Sunday, July 26, 2015

Waitng for hope.................................



Yesterday Columbia River
     This morning, waking up I realized that the mornings are my favorite part of the day. I look forward to reading my devotional books, my Bible, praying and spending time seeking God’s presence. These times are precious to me. Recently, several situations in my life have weighed upon my heart heavily. I have experienced sadness, and a longing for a respite from the continued struggle. I’ve felt less inclined to be hopeful that things would be resolved in a good, happy way.

A friend, asked by text how I was doing yesterday as the dogs and I paddled in the waters of the Columbia river, secluded on a private stretch of beach, away from distractions of life, people and problems. I texted back, “Today, I am struggling with sadness.”

For me, believing in God, trusting in God, I have to come to grips with the fact that there are times when situations appear bleaker, that the waiting seems longer, the realization of hopes seems dimmer.

Reading a devotional for today in my Streams in the Dessert, by Cowman, These words spoke to my heart:

Water was perfect
For we through the Spirit by faith wait for the hope of righteousness.” Galatians 5:5.

“There are times when things look very dark to me- so dark that I have to wait even for hope. It is bad enough to wait in hope, to see no glimmer of a prospect and yet refuse to despair; to have nothing but night before the window and yet o keep the window open for possible stars; to have a vacant place in my heart and yet to allow that place to be filled by no inferior presence- that is the grandest patience in the universe. It is Job in the tempest, it is Abraham on the road to Moriah, it is Moses in the desert of Midian, it is the Son of Man in the Garden of Gethsemane.
          There is no patience so hard as that which endures, ‘as seeing him who is invisible’ it the waiting for hope”
          George Matheson

Dogs and I enjoyed our swim

Right now, in my life, I am waiting for hope. Some situations have gone on so long, and there is seemingly no end to the painfulness. A dear friend of many years comforted me some time ago with these words, “Our beloved son, went into a deep, dark and horrible lifestyle for 40 years. My husband and I wept and prayed for those years. A time came when I just put my son on the altar so to speak and placed him in God’s hands. Finally, after 40 years in the darkness, my son stepped out of that awful lifestyle, turned his heart to God and was restored to peace and wholeness.”
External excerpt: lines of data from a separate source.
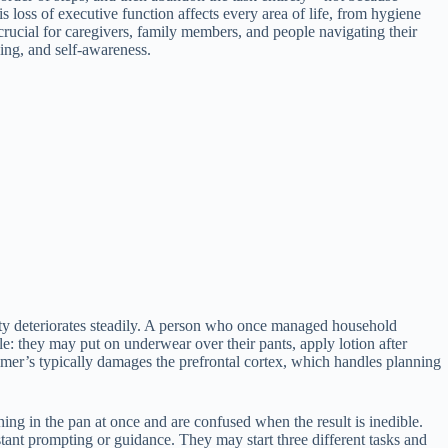
s loss of executive function affects every area of life, from hygiene
crucial for caregivers, family members, and people navigating their
ning, and self-awareness.
city deteriorates steadily. A person who once managed household
: they may put on underwear over their pants, apply lotion after
mer’s typically damages the prefrontal cortex, which handles planning
g in the pan at once and are confused when the result is inedible.
stant prompting or guidance. They may start three different tasks and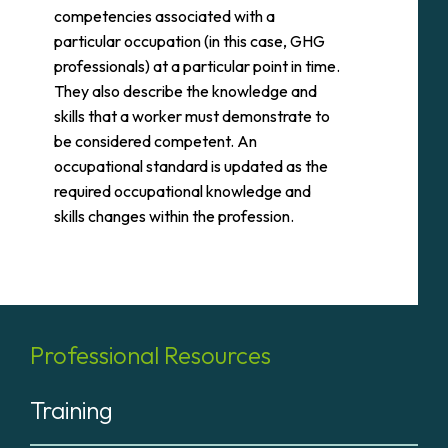
competencies associated with a
particular occupation (in this case, GHG
professionals) at a particular point in time.
They also describe the knowledge and
skills that a worker must demonstrate to
be considered competent. An
occupational standard is updated as the
required occupational knowledge and
skills changes within the profession.
Professional Resources
Training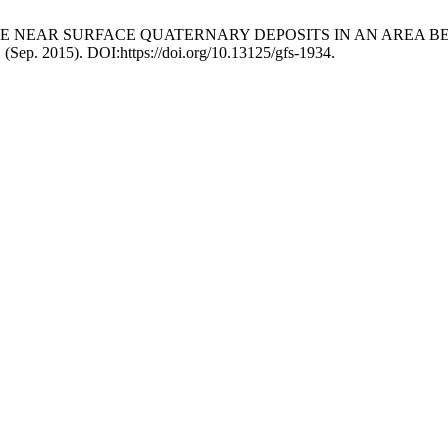
SE OF THE NEAR SURFACE QUATERNARY DEPOSITS IN AN AR
. (Sep. 2015). DOI:https://doi.org/10.13125/gfs-1934.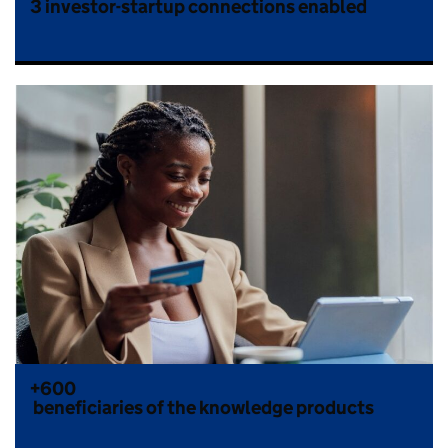
3
investor-startup connections enabled
+600
beneficiaries of the knowledge products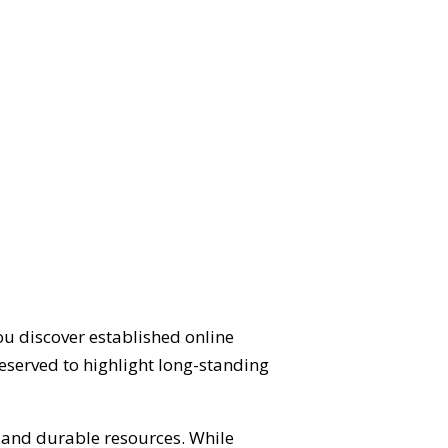
ou discover established online
eserved to highlight long-standing
d and durable resources. While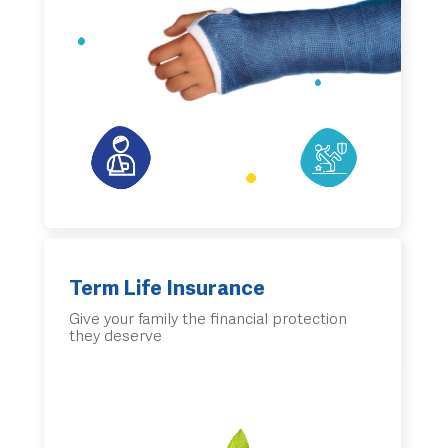
Term Life Insurance
Give your family the financial protection
they deserve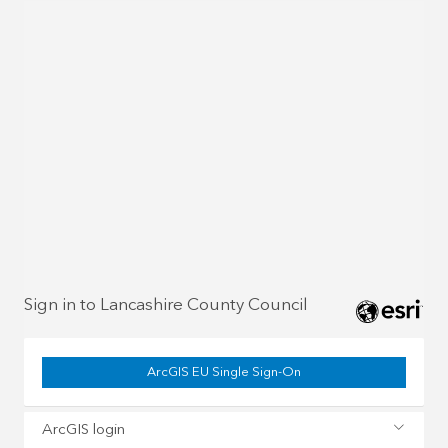
Sign in to Lancashire County Council
ArcGIS EU Single Sign-On
ArcGIS login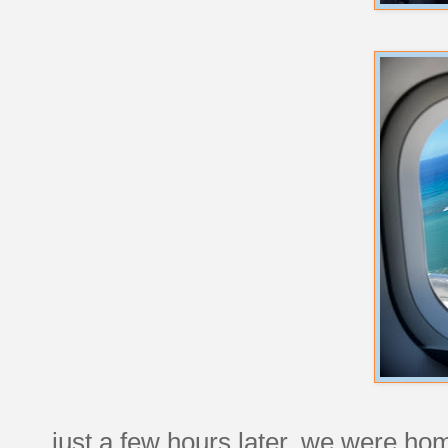
just a few hours later, we were ho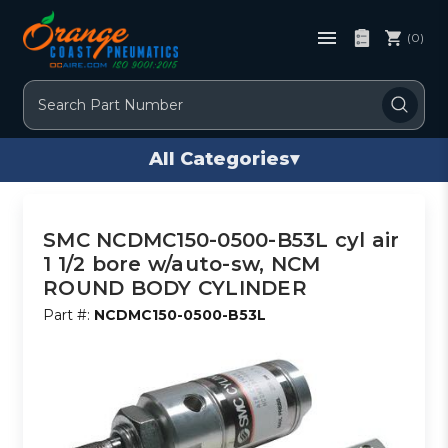
(0)
Search
All Categories
▾
SMC NCDMC150-0500-B53L cyl air
1 1/2 bore w/auto-sw, NCM
ROUND BODY CYLINDER
Part #:
NCDMC150-0500-B53L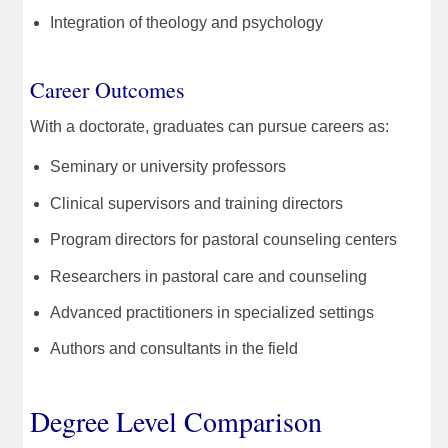
Integration of theology and psychology
Career Outcomes
With a doctorate, graduates can pursue careers as:
Seminary or university professors
Clinical supervisors and training directors
Program directors for pastoral counseling centers
Researchers in pastoral care and counseling
Advanced practitioners in specialized settings
Authors and consultants in the field
Degree Level Comparison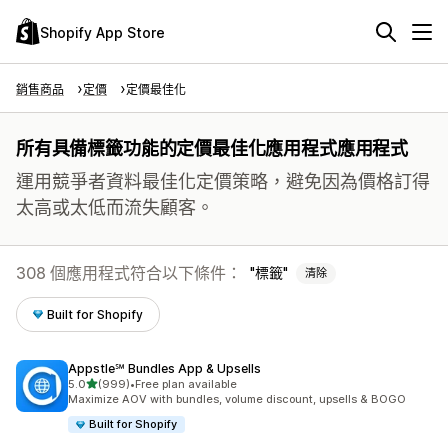
Shopify App Store
銷售商品
定價
定價最佳化
所有具備標籤功能的定價最佳化應用程式應用程式
運用競爭者資料最佳化定價策略，避免因為價格訂得
太高或太低而流失顧客。
308 個應用程式符合以下條件：
標籤
清除
Built for Shopify
Appstle℠ Bundles App & Upsells
滿分 5 顆星
5.0
(999)
•
Free plan available
共有 999 則評價
Maximize AOV with bundles, volume discount, upsells & BOGO
Built for Shopify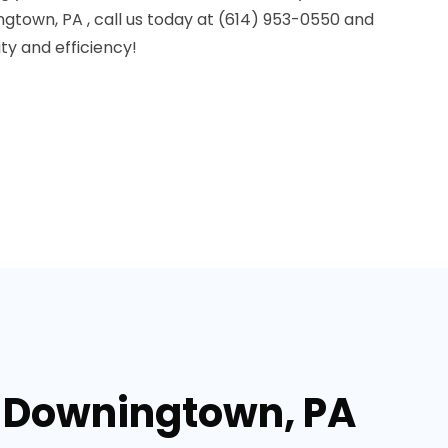
ingtown, PA , call us today at (614) 953-0550 and
y and efficiency!
n Downingtown, PA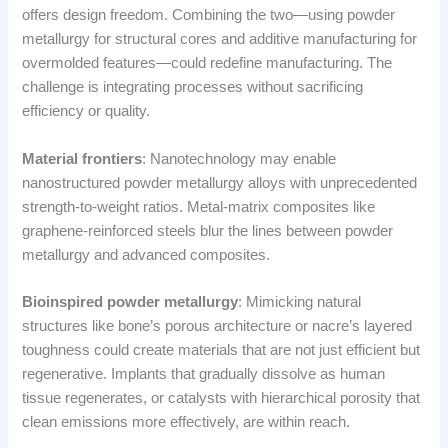
offers design freedom. Combining the two—using powder
metallurgy for structural cores and additive manufacturing for
overmolded features—could redefine manufacturing. The
challenge is integrating processes without sacrificing
efficiency or quality.
Material frontiers
: Nanotechnology may enable
nanostructured powder metallurgy alloys with unprecedented
strength-to-weight ratios. Metal-matrix composites like
graphene-reinforced steels blur the lines between powder
metallurgy and advanced composites.
Bioinspired powder metallurgy
: Mimicking natural
structures like bone’s porous architecture or nacre’s layered
toughness could create materials that are not just efficient but
regenerative. Implants that gradually dissolve as human
tissue regenerates, or catalysts with hierarchical porosity that
clean emissions more effectively, are within reach.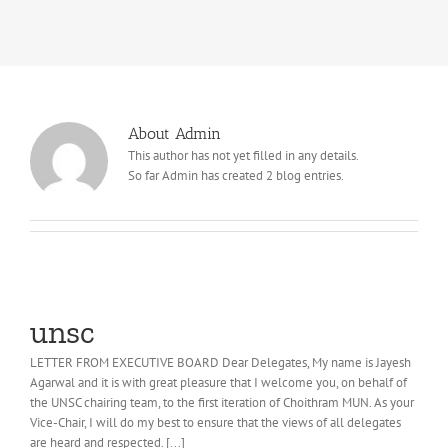
About Admin
This author has not yet filled in any details.
So far Admin has created 2 blog entries.
unsc
LETTER FROM EXECUTIVE BOARD Dear Delegates, My name is Jayesh
Agarwal and it is with great pleasure that I welcome you, on behalf of
the UNSC chairing team, to the first iteration of Choithram MUN. As your
Vice-Chair, I will do my best to ensure that the views of all delegates
are heard and respected. [...]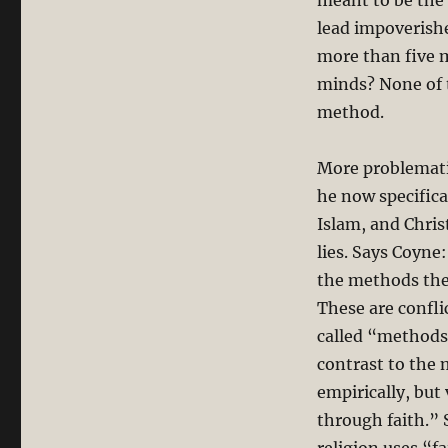
meant to be the 
lead impoverishe
more than five m
minds? None of t
method.
More problemati
he now specifica
Islam, and Chris
lies. Says Coyne
the methods they
These are confl
called “methods”
contrast to the 
empirically, but
through faith.” 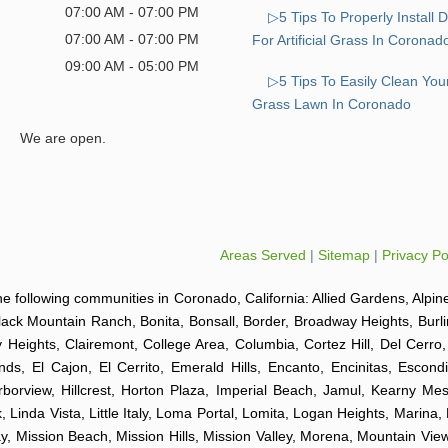
07:00 AM - 07:00 PM
▷5 Tips To Properly Install 
07:00 AM - 07:00 PM
For Artificial Grass In Coronad
09:00 AM - 05:00 PM
▷5 Tips To Easily Clean Your 
Grass Lawn In Coronado
We are open.
Areas Served
|
Sitemap
|
Privacy Po
o the following communities in Coronado, California: Allied Gardens, Alpin
Black Mountain Ranch, Bonita, Bonsall, Border, Broadway Heights, Burl
y Heights, Clairemont, College Area, Columbia, Cortez Hill, Del Cerr
nds, El Cajon, El Cerrito, Emerald Hills, Encanto, Encinitas, Escond
arborview, Hillcrest, Horton Plaza, Imperial Beach, Jamul, Kearny Mes
 Linda Vista, Little Italy, Loma Portal, Lomita, Logan Heights, Marina,
Mission Beach, Mission Hills, Mission Valley, Morena, Mountain View,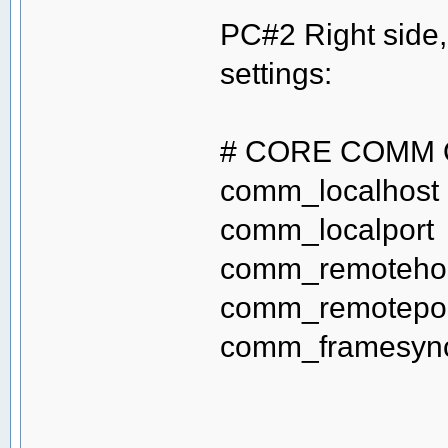
PC#2 Right side
settings:
# CORE COMM 
comm_localho
comm_localp
comm_remot
comm_remote
comm_frame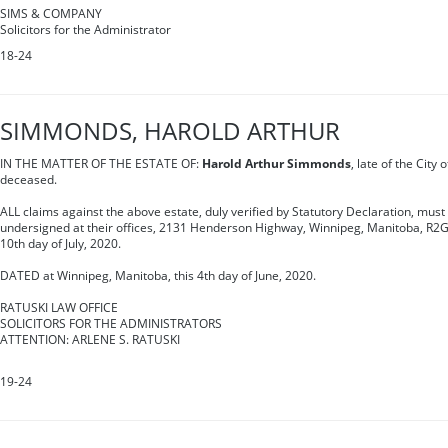
SIMS & COMPANY
Solicitors for the Administrator
18-24
SIMMONDS, HAROLD ARTHUR
IN THE MATTER OF THE ESTATE OF:
Harold Arthur Simmonds
, late of the City
deceased.
ALL claims against the above estate, duly verified by Statutory Declaration, must 
undersigned at their offices, 2131 Henderson Highway, Winnipeg, Manitoba, R2G
10th day of July, 2020.
DATED at Winnipeg, Manitoba, this 4th day of June, 2020.
RATUSKI LAW OFFICE
SOLICITORS FOR THE ADMINISTRATORS
ATTENTION: ARLENE S. RATUSKI
19-24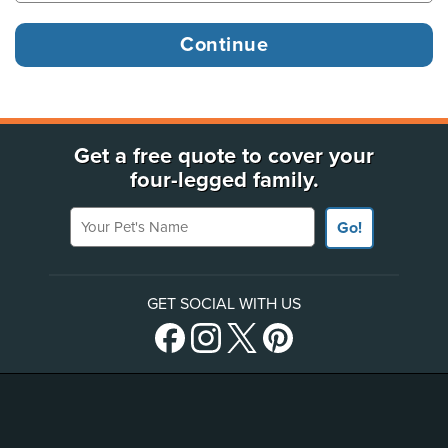
Get a free quote to cover your
four-legged family.
Your Pet's Name
Go!
GET SOCIAL WITH US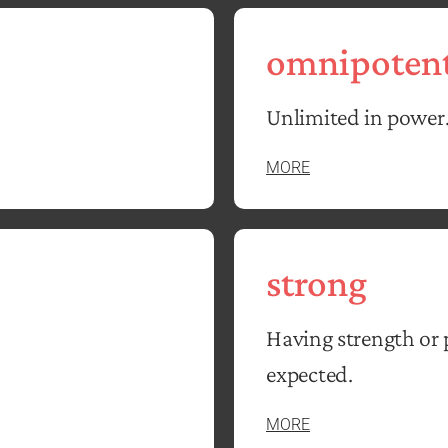
omnipoten
Unlimited in power
MORE
strong
Having strength or 
expected.
MORE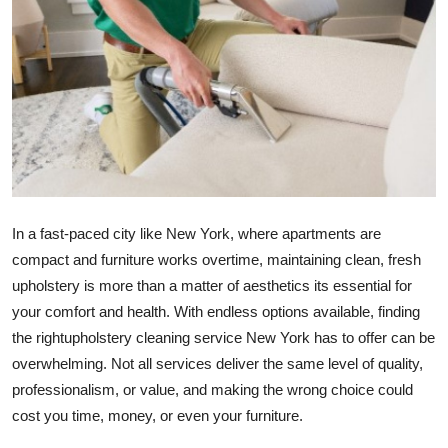
Health
Guest Posting
Advertise with US
Crypto
Business
In a fast-paced city like New York, where apartments are
compact and furniture works overtime, maintaining clean, fresh
Finance
upholstery is more than a matter of aesthetics its essential for
your comfort and health. With endless options available, finding
Tech
the rightupholstery cleaning service New York has to offer can be
overwhelming. Not all services deliver the same level of quality,
Real Estate
professionalism, or value, and making the wrong choice could
General
cost you time, money, or even your furniture.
          At 65, I do not have another 40 years to wait for answers to prayers. It is possible that some answers will not come in my lifetime. Seeking God’s peace in the middle of this acknowledgement of not being allowed to see the restoration of lives, of situations, of brokenness being made whole is challenging for me. It is a learning to let go and learn to trust that God is good and He’s “got this”.

          So today, stretching up before me with just 12 hours remaining of my waking hours I send up prayers to my heavenly Father, for my family members, for my friends and their family members, for my work situations, for my patients, for my home.  I even pray for my pets, which to people who are not pet lovers is going to seem odd, but I love my old cat, two faithful, (albeit annoying with their barking) dogs.

          The sun just peaked through the gray skies and it is another phenomenal gorgeous summer day.

Our secret beach   peaceful
          I believe God is faithful, He is merciful, He will strengthen me to go through these situations and when He decides, he will raise His hand, speak the Word, “It is enough!”  Until then, I am thankful for His word that provides a continuing source of comfort, encouragement and strength. I am thankful for His presence which gives me comfort through the valleys of life

          Today,
“May the God of all comfort give you joy and peace in believing.”
         
“Weeping may endure for a night, but joy comes in the morning!”